:: REQUIRED WORK ::
In the magazine piece on employee well-being below, reproduce the passage from "Employee well-being, regardless" up to and including "of your career." word for word.

:: DOCUMENT SEGMENT ::

Peace of mind - JSE MAGAZINE

Peace of mind

Employee well-being, regardless of a hybrid working model, is paramount to the JSE, says Palesa Ntoagae, the bourse’s new HR Director

Peace of mind

Q: Please provide a brief background and the highlights of your career.
A: Prior to joining the JSE, I spent 15 years at the Standard Bank Group in various roles, and also held varying roles within Deloitte, Nedbank, KPMG and Bidvest Panalpina Logistics. My greatest highlight was sponsoring a women’s development programme that saw a 40% improvement in female succession for country exco roles in Standard Bank’s southern region. I currently serve as a director in a few NPOs that focus on skills training, women’s empowerment and community upliftment.

Q: What is the strategic role of HR within the JSE’s overall growth plans?
A: We want to continue to attract the best talent in the local and global market to support our diversification plans of growing the inorganic strategy. HR is the culture custodian responsible for shaping an attractive employee value proposition – which internally we call the Human Deal –and ensuring that the employee experience across various touchpoints makes our employees feel like they matter and are prioritised to show up their best – regardless of where they may be coming from. The past two years have proven that the best employers are those that provide crucial support to employees. We want to focus on strengthening employee resilience by repositioning and enhancing the Human Deal, launching refreshed well-being initiatives, and exploring other emerging work models that may be fit for purpose.

Q: How successful is the JSE’s hybrid model of working, and how does this enhance the employee experience?
A: We’ve focused the experience on three ‘buckets’, namely technology, infrastructure and culture. The aim is to ensure the working experience is a seamless one, be it working from home or at the office. We’re at the start of implementing our hybrid way of work and are deliberate in maintaining flexibility as a standard for our employees to decide the best workspace for them, depending on their priorities and agendas. We’ve also agreed to take a ‘remote first’ approach, and we’re not prescribing a minimum number of days for employees to be at the office. Our building has been redesigned to cater for up to 60% of our employees. The employee experience is powered by an app called WhizzPass, which enables self-service booking for staff to reserve office space. The environment is touch-free as much as possible to minimise infection and maintain health protocols. We’ve issued employees with office chairs for their home workspaces to support their ergonomic health and a funding allowance to support those wishing to invest in a power back-up solution in the event of a power outage.

Culturally, we’ve also ensured that the office is the best place to be by introducing personal services for employees such as vaccination boosters on-site, a dietician, chiropractor and beautician. Depending on the number of people scheduled to come into the office, we plan to create moments of ‘wow’ by arranging surprise goodies. We have invested in training to ensure leaders know how to show up during this transition period and partnered with Panda, a mental well-being support service to ensure mental-wellness challenges are identified early on for just-in-time intervention before any situation can worsen. To enhance physical and social engagement, we have monthly hikes and a ‘week of walking’ where employees are encouraged to walk during short meetings.

:: RECORDED INFORMATION ::
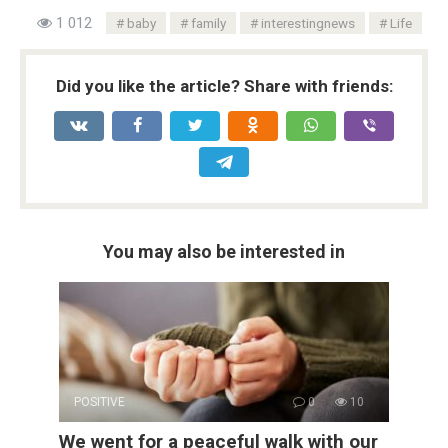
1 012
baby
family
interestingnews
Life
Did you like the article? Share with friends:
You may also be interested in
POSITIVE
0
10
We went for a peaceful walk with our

...

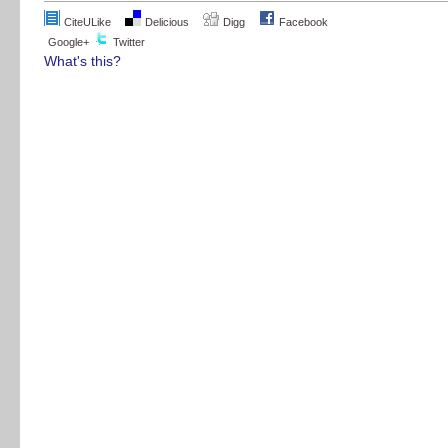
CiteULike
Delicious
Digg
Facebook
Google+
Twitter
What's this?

---

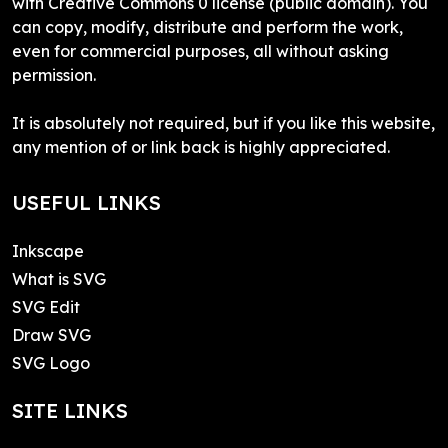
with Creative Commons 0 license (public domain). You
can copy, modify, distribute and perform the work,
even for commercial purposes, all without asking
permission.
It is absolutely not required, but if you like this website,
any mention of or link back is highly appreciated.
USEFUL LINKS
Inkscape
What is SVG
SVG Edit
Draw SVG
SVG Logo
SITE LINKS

:: SOLUTION FOR THIS EXERCISE ::
Employee well-being, regardless of a hybrid working model, is paramount to the JSE, says Palesa Ntoagae, the bourse’s new HR Director

Peace of mind

Q: Please provide a brief background and the highlights of your career.